> REQUIREMENT: Return each line in the data below that contains the word "value".

> GIVEN RECORDS:
* * * * * * *

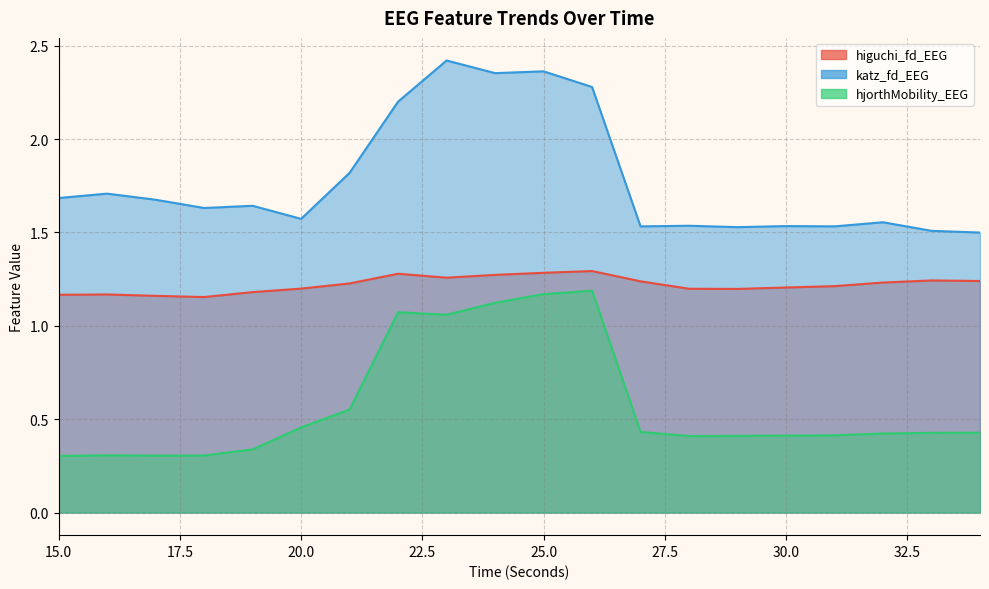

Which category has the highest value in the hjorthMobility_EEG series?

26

* * * * * * *

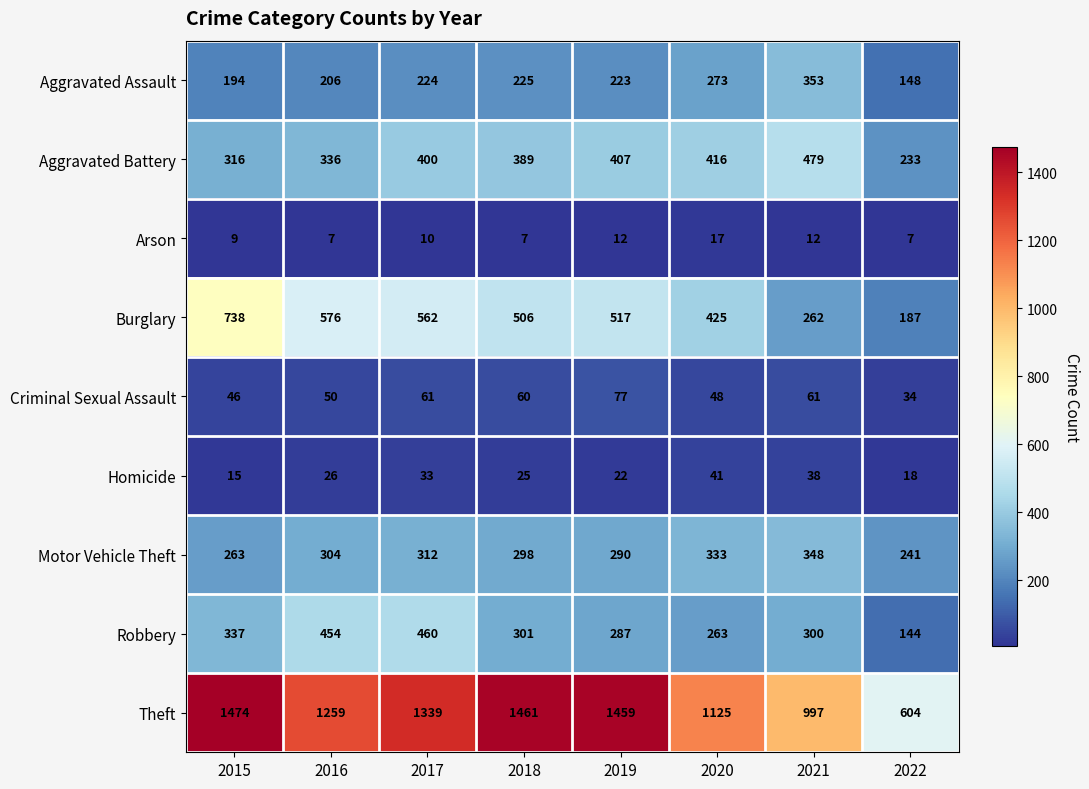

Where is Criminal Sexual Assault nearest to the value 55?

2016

* * * * * * *

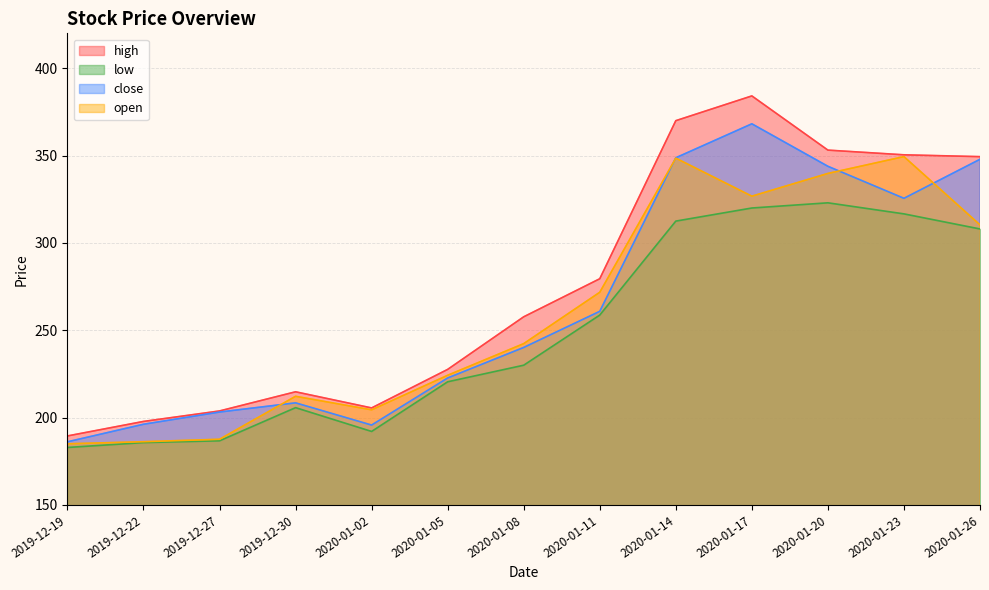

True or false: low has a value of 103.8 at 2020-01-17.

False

* * * * * * *

> COMPLETED TASK:
Which category has the highest value in the hjorthMobility_EEG series?
Where is Criminal Sexual Assault nearest to the value 55?
True or false: low has a value of 103.8 at 2020-01-17.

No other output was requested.